Author: Robert Hough
Genre: Historical Fiction
# Pages: 422
Date Published: 2001
5-Star Rating: 4
Would you recommend it?: Yes
I am always attracted to books with a captivating cover. I know, I know, one shouldn’t judge a book by its cover. But I always do. Sometimes this tendency has led me astray, but more often than not, promising covers have led to rewarding reads. The Final Confession of Mabel Stark is one such novel. Reminiscent of old circus posters from the 1920s, the circus’s golden age, the cover features bright colors and bold graphics. In the center: a petite blonde in thigh-high boots and an ornate jacket directs a lineup of at least six tigers, all of which are double her size. They look ferocious with their mouths open wide and their claws bared. Who wouldn’t pick up this enchanting book?

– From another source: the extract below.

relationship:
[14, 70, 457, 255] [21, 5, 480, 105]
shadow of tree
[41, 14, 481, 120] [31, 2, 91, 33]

A more fitting cover could not have been made for this novel as it captures all of the story’s major elements. The Final Confession of Mabel Stark is the story of the greatest female tiger trainer of all time, Mabel Stark. The novel covers the entirety of Mabel’s life, from her early circus days in the 1910s until her death in 1968, and all her husbands in between. Mabel married a whopping five times. However, her relationships with her beloved tigers always came first.
Brave and brazen, yet still insecure and lonely, Mabel is a fascinating character. Making her easy to relate to and even easier to love, Robert Hough mesmerizes his readers with his depiction of Mabel’s charisma and strength, just as she mesmerized her fans in the big tops so long ago. Not only does Mabel’s character come alive in this novel, so too do the characters of her many husbands. We meet all of them, each one as unique and eccentric as the last.
The circus age also comes alive in The Final Confession of Mabel Stark, with all the colorful side characters one would expect out of a circus story, and maybe even a few one wouldn’t. I found myself looking up facts and further historic details in between chapters, enamored of the rich and exciting world Robert Hough has crafted. Although Hough’s bountiful imagination makes this novel an entertaining read, his skills as a researcher and biographer are equally as impressive. The research notes he includes at the end of the novel are almost as entertaining as the story itself. He plainly lays out the historical facts within the book and draws attention to the areas in which he took liberties. From my own research, I found that most of the novel aligns quite well with the true events.
The only flaw I can see with this text is the length. It can drag in some parts and at 422 pages it is definitely a commitment. However, the richness of the story and the characters within it make up for that extra weight in your backpack.